Hepatic Methotrexate-Associated Lymphoproliferative Disorder Complicated by Hemophagocytic Lymphohistiocytosis in a Patient with Inflammatory Myositis: A Case Report
Introduction/Background/Significance: Methotrexate (MTX), an immunosuppressant used for rheumatoid arthritis (RA) and inflammatory myopathies, predisposes patients to lymphoproliferative disorders (LPDs).1-3 Hepatic MTX-associated LPDs (MTX-LPDs) are rare, with only eleven reported cases.4 Most occur in RA patients, with only 6% of cases seen in patients with psoriasis or dermatomyositis.5 We present a rare case of hepatic MTX-LPD complicated by secondary hemophagocytic lymphohistiocytosis (HLH) in a patient with inflammatory myositis.
Materials and Methods/Case Presentation/Objective: A 55-year-old Caucasian female with inflammatory myositis treated with MTX for 20 years presented with confusion, weakness, liver lesions, and several months of cyclic fevers. Liver nodules were detected on MRI seven months prior to presentation, with initial biopsies revealing necrotic tissue. Six months prior, her fevers developed and was clinically diagnosed with lymphoma. Despite discontinuing MTX and starting IVIG at that time, her symptoms progressed. Two weeks prior to presentation, she developed severe hyponatremia and neurological decline, leading to her transfer to a tertiary center.

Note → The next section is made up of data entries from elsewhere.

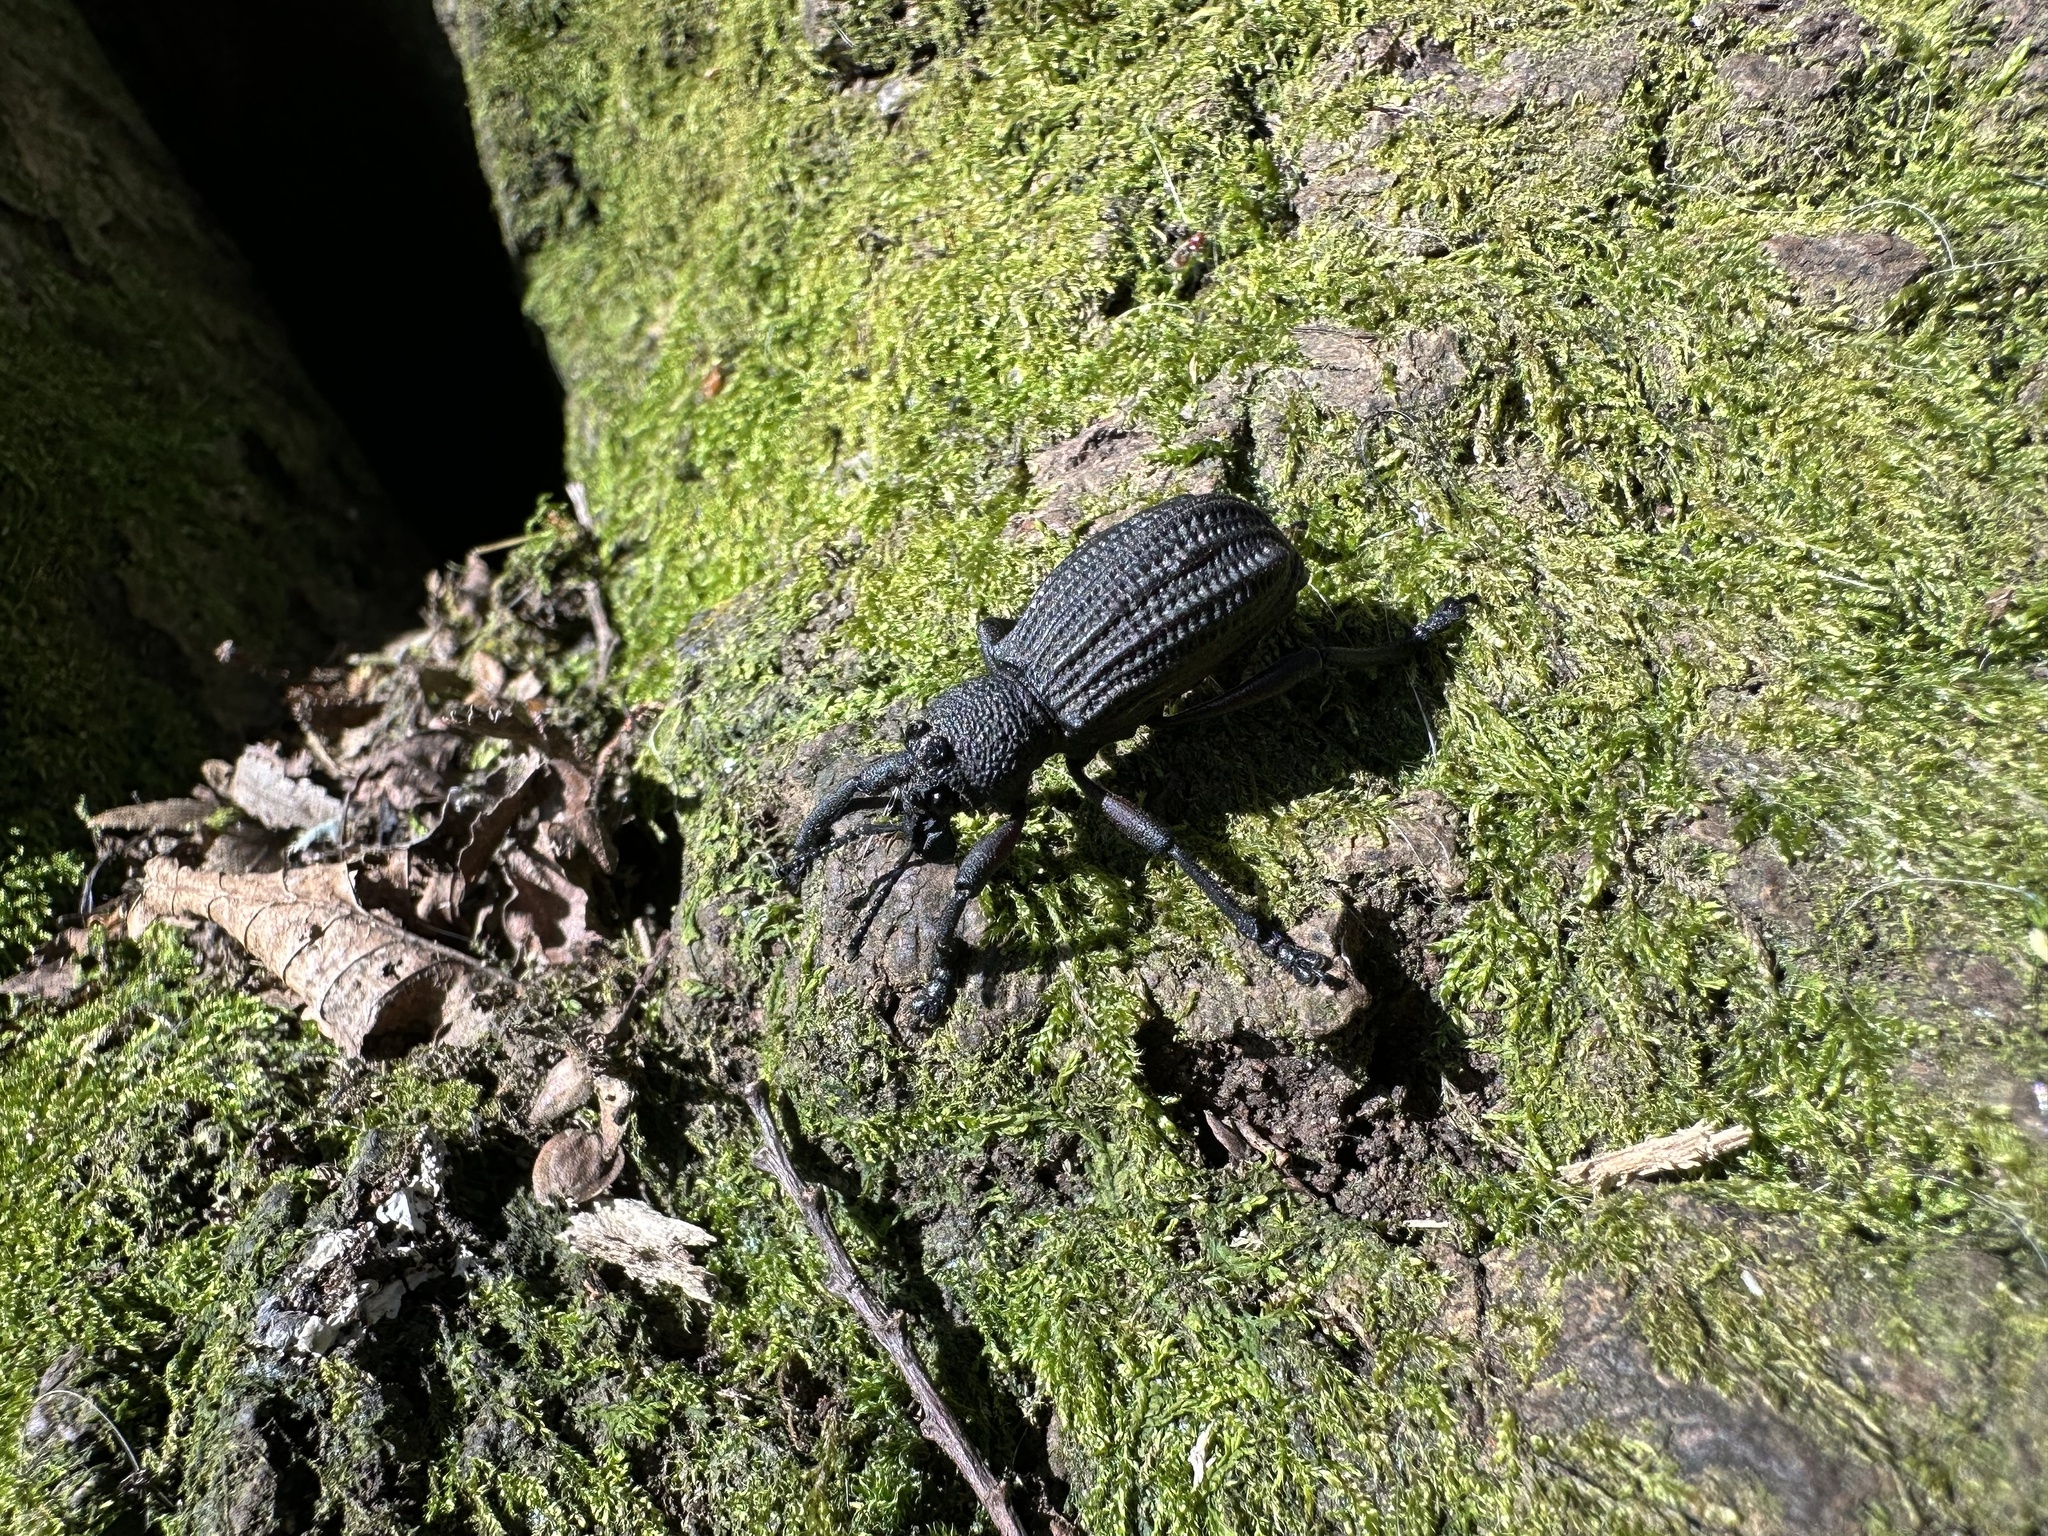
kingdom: Animalia
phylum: Arthropoda
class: Insecta
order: Coleoptera
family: Curculionidae
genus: Aegorhinus
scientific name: Aegorhinus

On presentation, she was somnolent but arousable (Glasgow Coma Score 13), with a BMI of 17.1 kg/m2. She was tachycardic (138/min) and hypotensive (105/66 mmHg), with notable cachexia, increased speech latency, non-voluntary saccades, 4/5 strength in the bilateral extremities, difficulty following commands, bilateral pleural effusions, and ascites. Laboratory findings revealed hyponatremia (110 mmol/L) and elevated CRP, sIL-2R, EBV markers, hepatobiliary enzymes and SAAG. Imaging revealed multiple liver lesions and moderate pleural effusions. Fine needle aspiration of a liver tumor identified atypical lymphohistiocytic populations. Histology confirmed EBV-positive large B-cell lymphoma (LBCL) with angioinvasion and kappa light chain restriction. Molecular pathology revealed clonal B-cell gene rearrangement. She was diagnosed with MTX-LPD complicated by HLH and admitted for treatment.

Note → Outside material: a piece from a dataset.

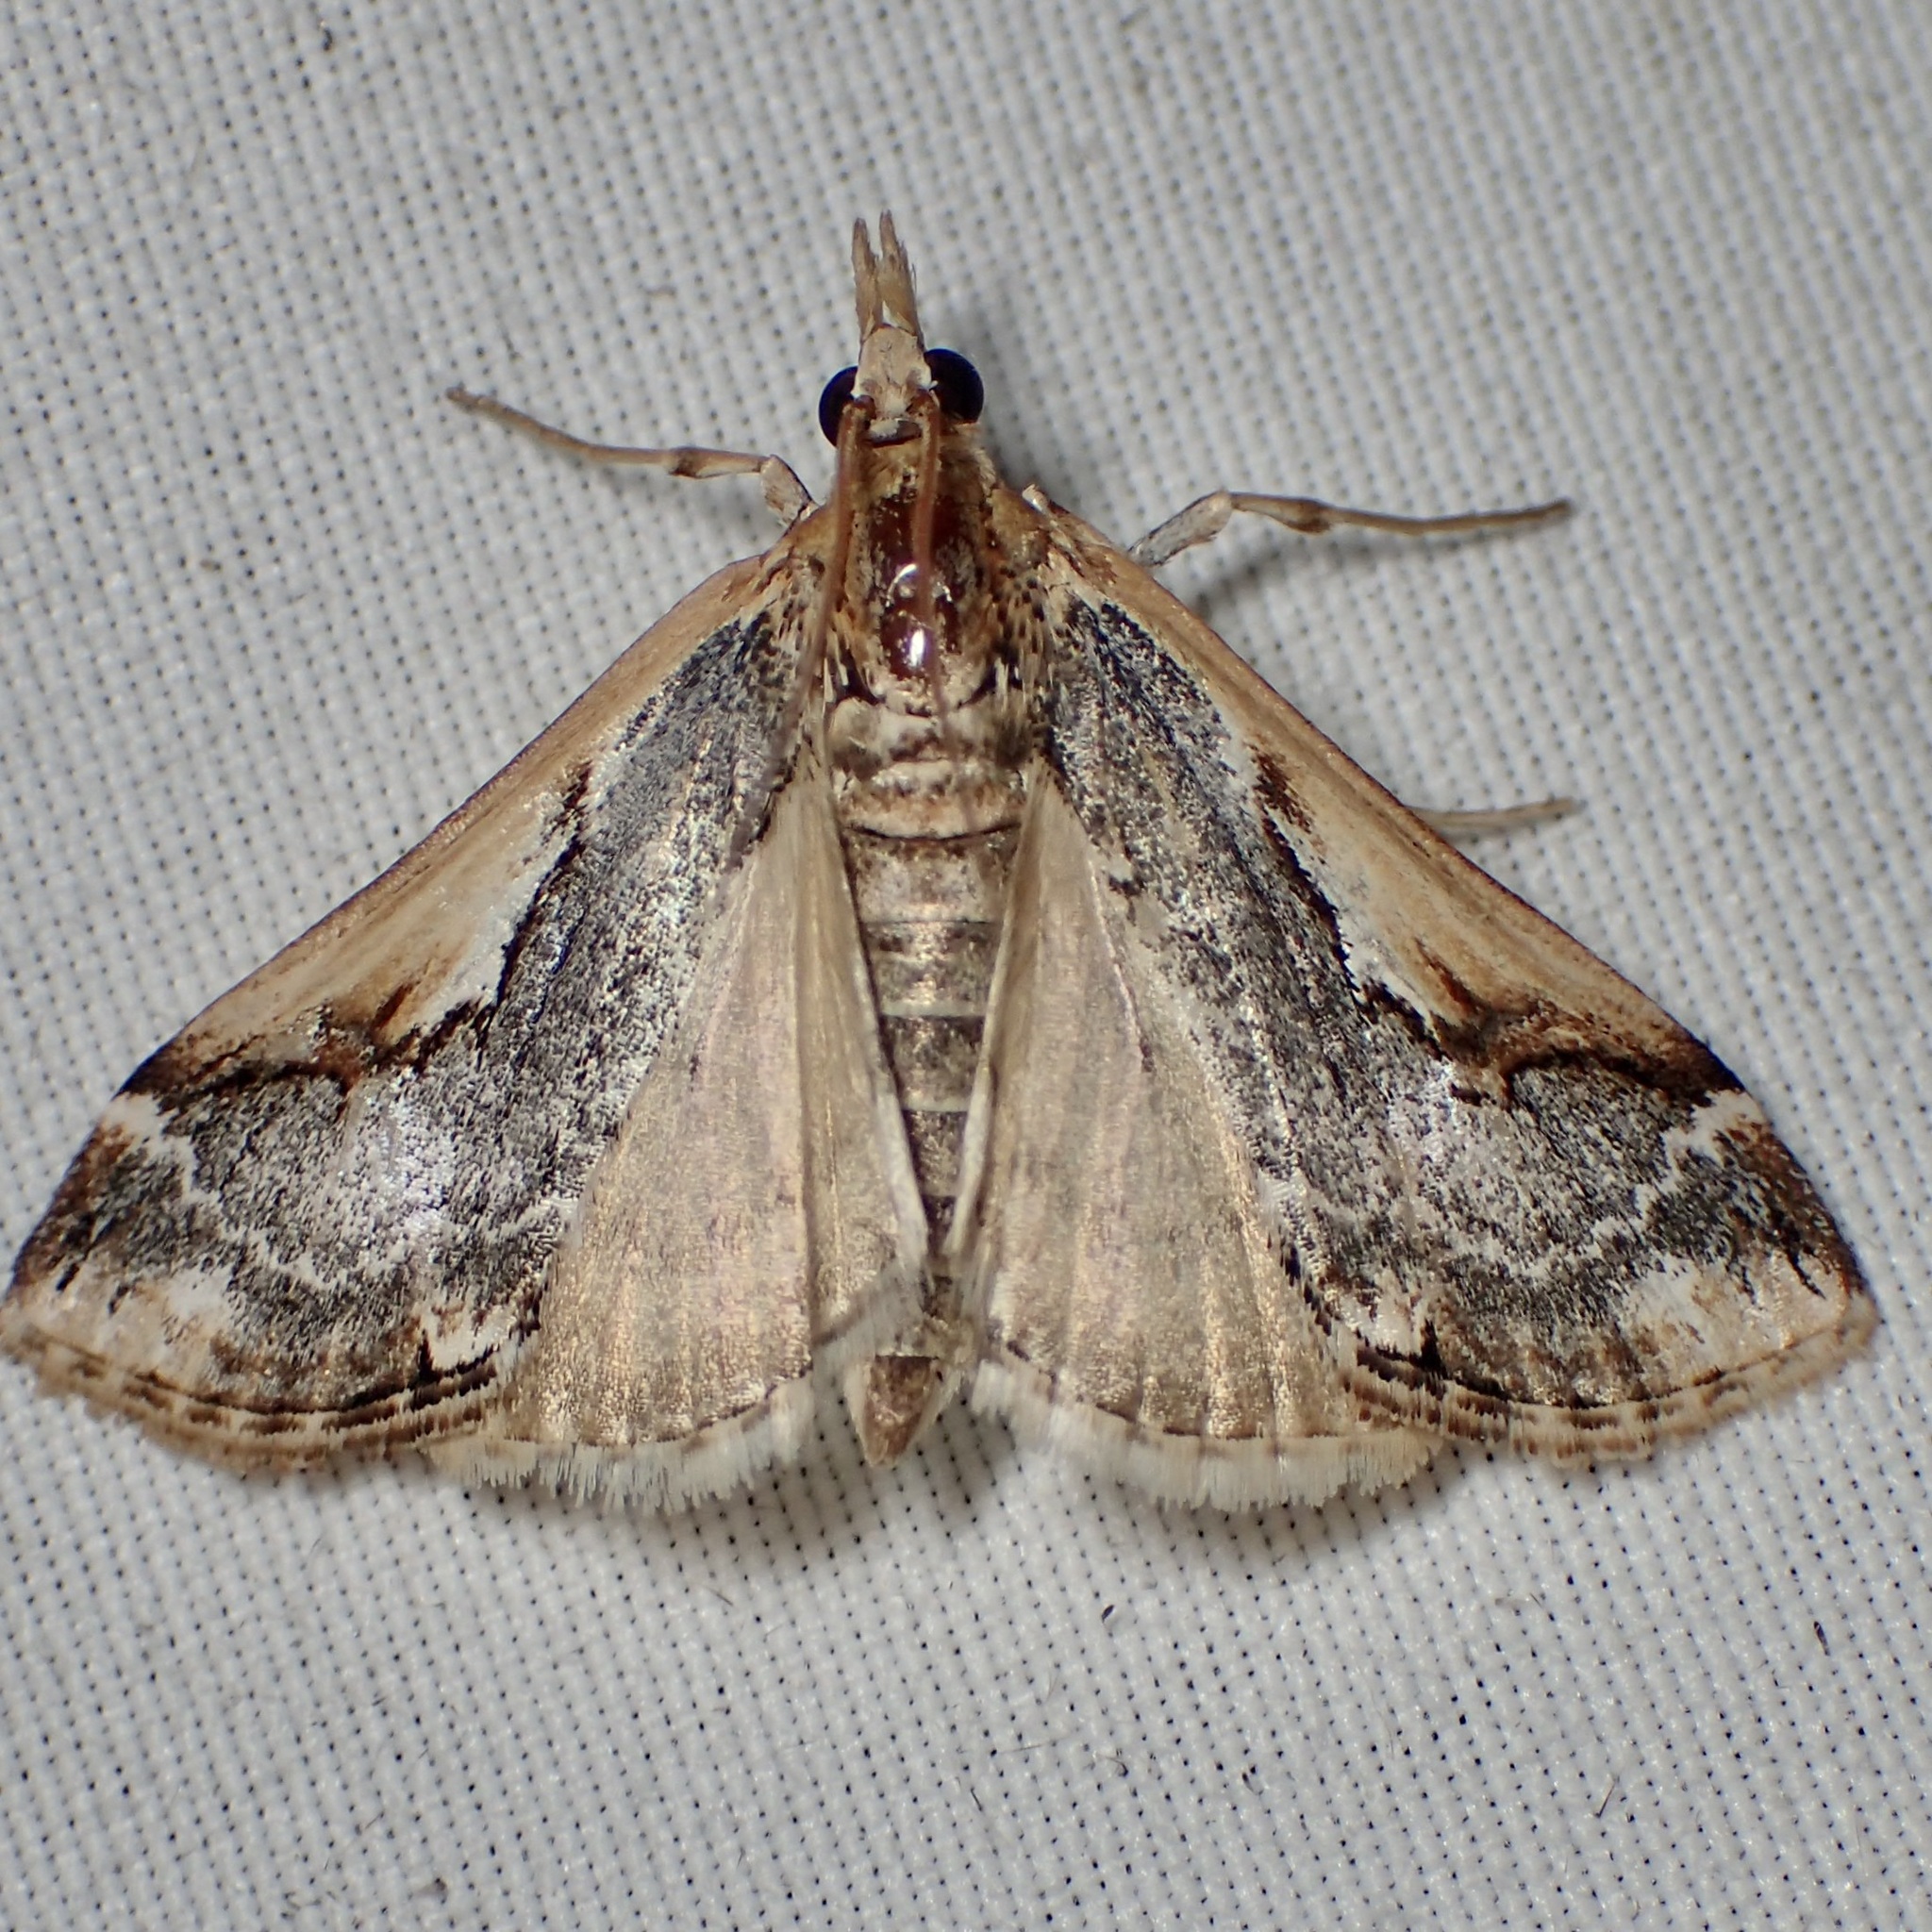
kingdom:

Results/Description/Main Outcome Measures: The patient began treatment with etoposide and dexamethasone for HLH. Despite an initial decrease in ferritin, her condition worsened, requiring ICU transfer for respiratory failure and hemodynamic instability. Dexamethasone was also discontinued due to steroid-induced psychosis. Following a liver biopsy confirming LBCL, R-EPOCH chemotherapy was initiated. However, the patient developed Takotsubo cardiomyopathy and doxorubicin was withheld. Additional complications included ileus, Clostridium difficile infection, and bilateral lower extremity deep vein thrombosis.

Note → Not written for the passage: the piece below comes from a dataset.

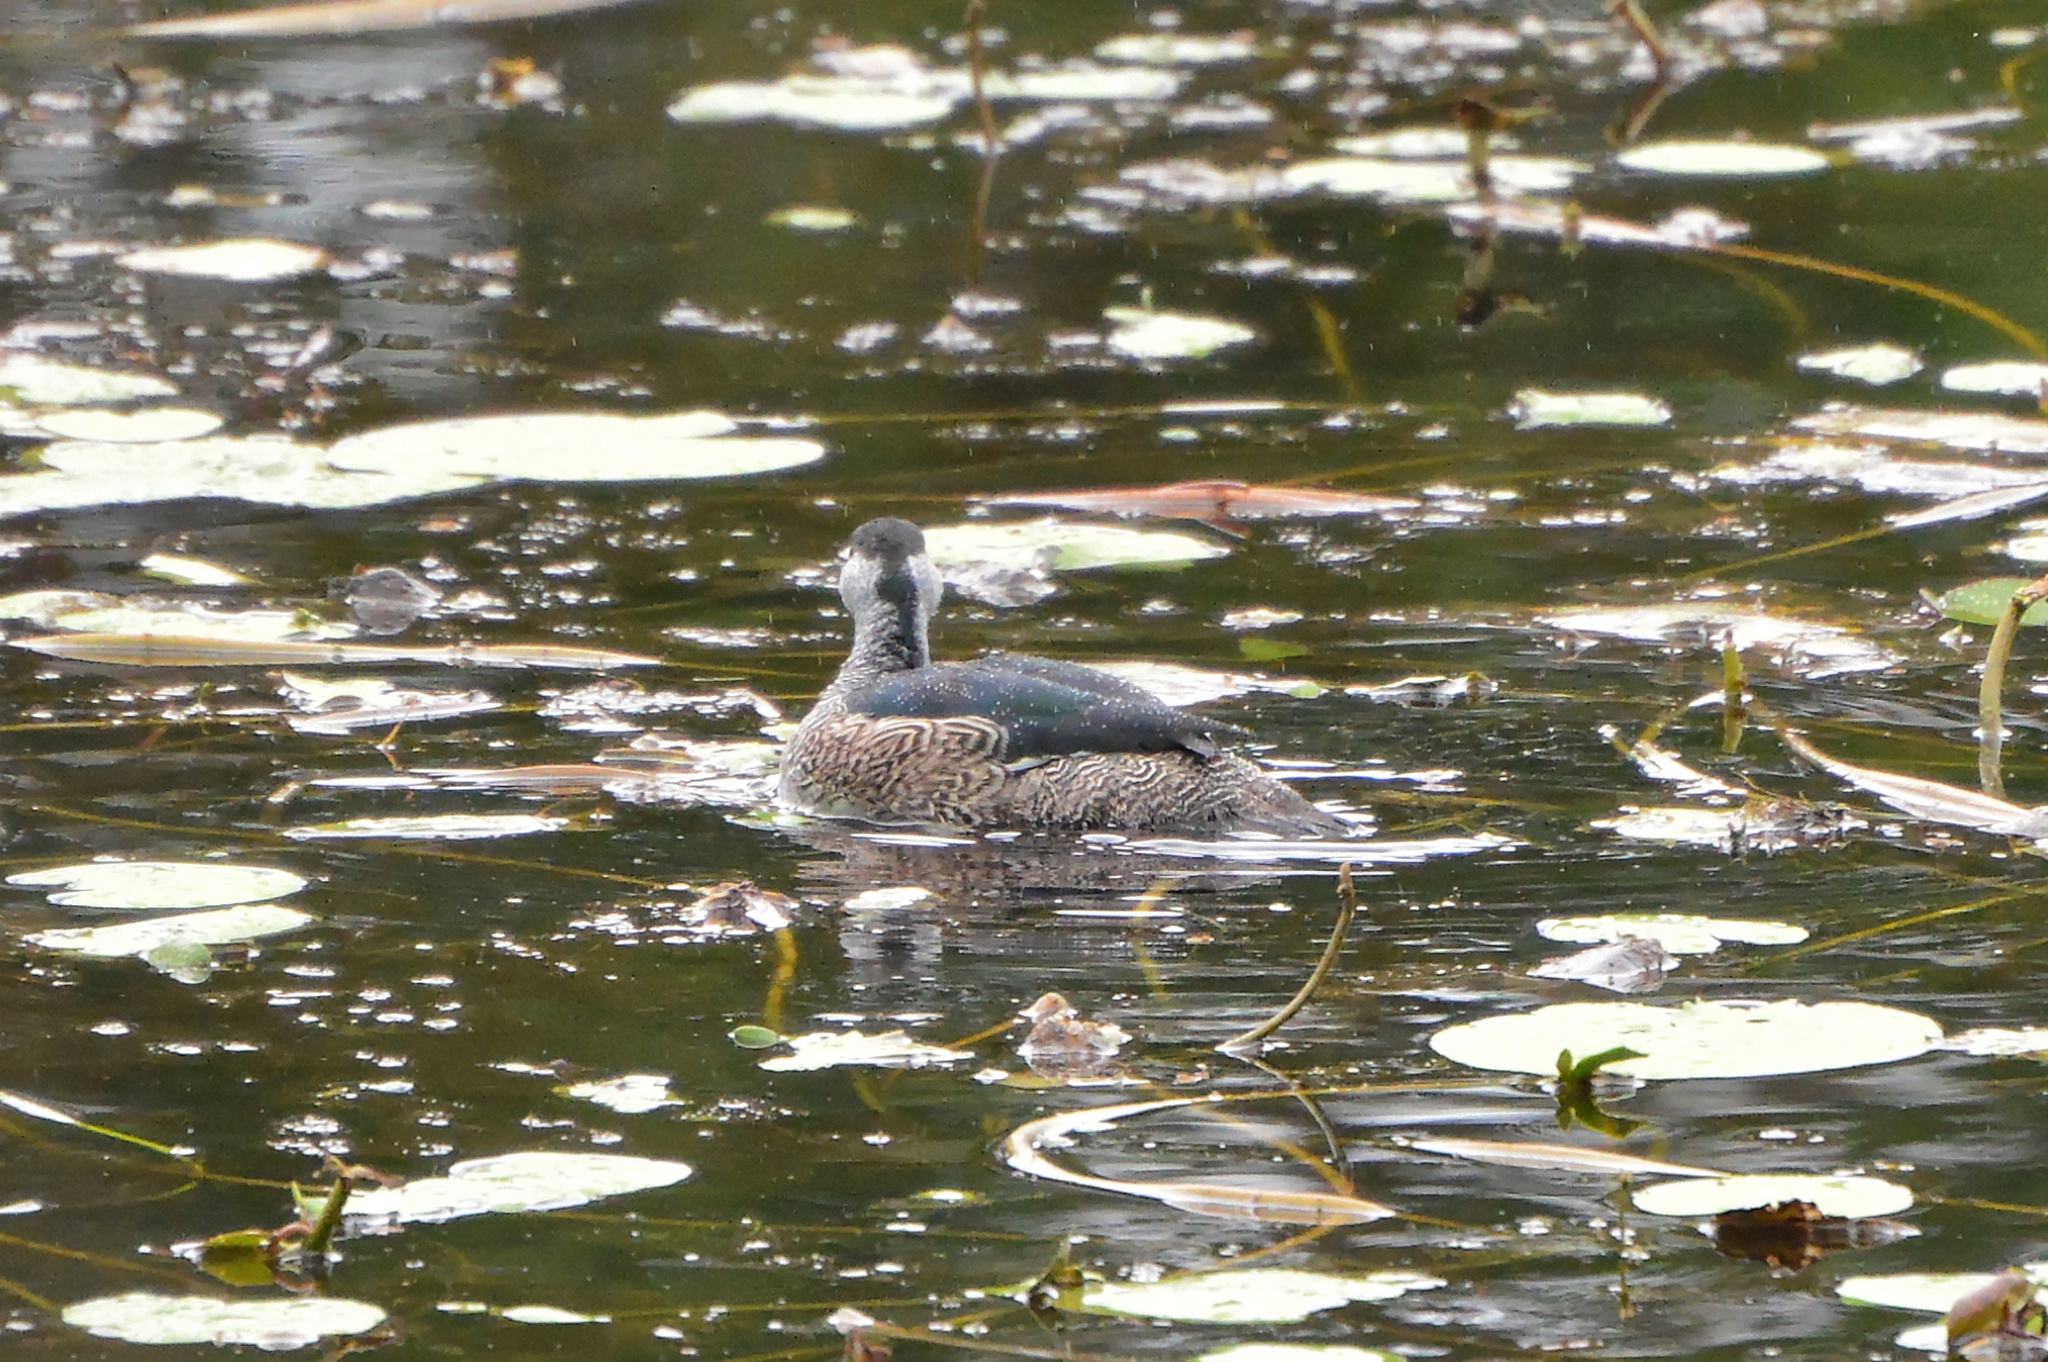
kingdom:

After brief improvement, HLH recurred. A second R-EPOCH cycle, with 50% dose reduction, was administered but multifocal pleural consolidations led to reintubation and another ICU transfer. Although her labs normalized and oxygen needs decreased, recurrent aspiration pneumonia and persistent hypoxia necessitated further ICU transfers and a third R-EPOCH cycle. The patient continued to deteriorate and her R-EPOCH regimen was transitioned to anakinra and ruxolitinib. Although ferritin and sIL-2R improved, she developed DIC and sepsis, contributing to multiorgan failure. The patient passed away peacefully after transitioning to comfort care.
Conclusions: This case highlights the rare occurrence of hepatic MTX-LPD complicated by HLH in a patient with inflammatory myositis. MTX-associated LPDs are rare but carry significant mortality, particularly when complicated by HLH, a hyperinflammatory condition with a high ICU mortality rate.6-9 Early recognition and aggressive management of lymphoma and HLH are crucial.10 Regular monitoring and a high index of suspicion are essential in patients on long-term immunosuppressive therapy, with multidisciplinary approaches recommended to optimize outcomes.